Genotype phasing compatible with all ploidy levels
One way to interpret VCF phasing encoded in the genotype (GT) field, is to consider the separators (/ or |) as phasing flags for the following allele, similar to the way phasing is encoded in BCF. For example in case of GT=0/1|2/3 we would know that 1 and 3 are unphased while 2 is phased. This interpretation, however, leaves the phasing status of the first GT allele poorly defined.
Assumptions are frequently made about the phasing status of the first allele in diploid scenarios. For example GT=0|1 is commonly interpreted to mean that both alleles are phased, and GT=0/1 that both alleles are unphased.
Considering the above, the genotype is written so that:
- At loci where all alleles except the first have same phasing status: the appropriate phasing flag is prepended. For example GT=|0/1/2 or GT=/0|1|2 or GT=/0|1
- At loci where alleles have mixed phasing status, and the first allele is phased: the appropriate phasing flag is prepended. For example GT=|0|1/2 or GT=|0/2
- In the case of haploid loci: if the allele is phased, either the appropriate phasing flag is prepended (e.g. GT=|1), or a missing allele is appended with the appropriate phasing flag (e.g. GT=1|.).
Thus, when encountering a genotype where the first allele has no prepended phasing flag, we can determine phasing status of the first allele to be:
- phased, if phasing flags are present and indicate that all other alleles are phased.

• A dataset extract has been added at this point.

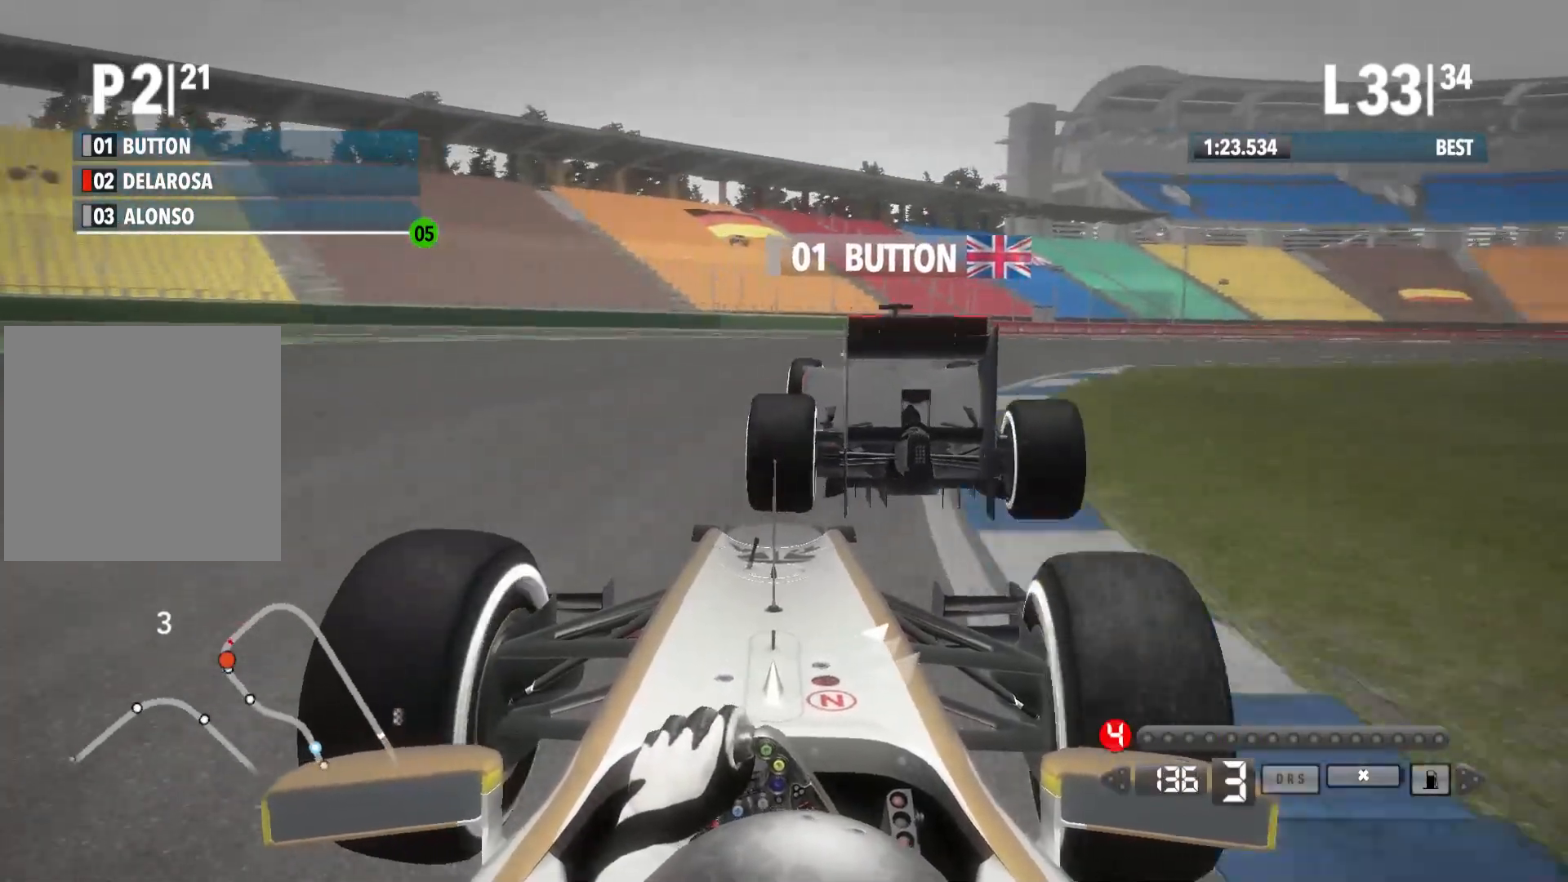
{"buttons": ["R2"], "left_stick": "right", "right_stick": "center", "events": [[50, "X", "up"], [133, "R2", "down"]]}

- unphased, in all other cases.
- Phase set
- Identifier for a set of phased genotypes that together describe a set of overlapping haplotypes.
- The zygosity of the sample genome locus (figure 10.2). This will be 'Homozygous' when only one allele variant is called at the locus, and 'Heterozygous' when more than one variant is called.
- Allele number
- Total number of alleles in called genotype.
- Complex region, if locus is part of a complex of overlapping loci.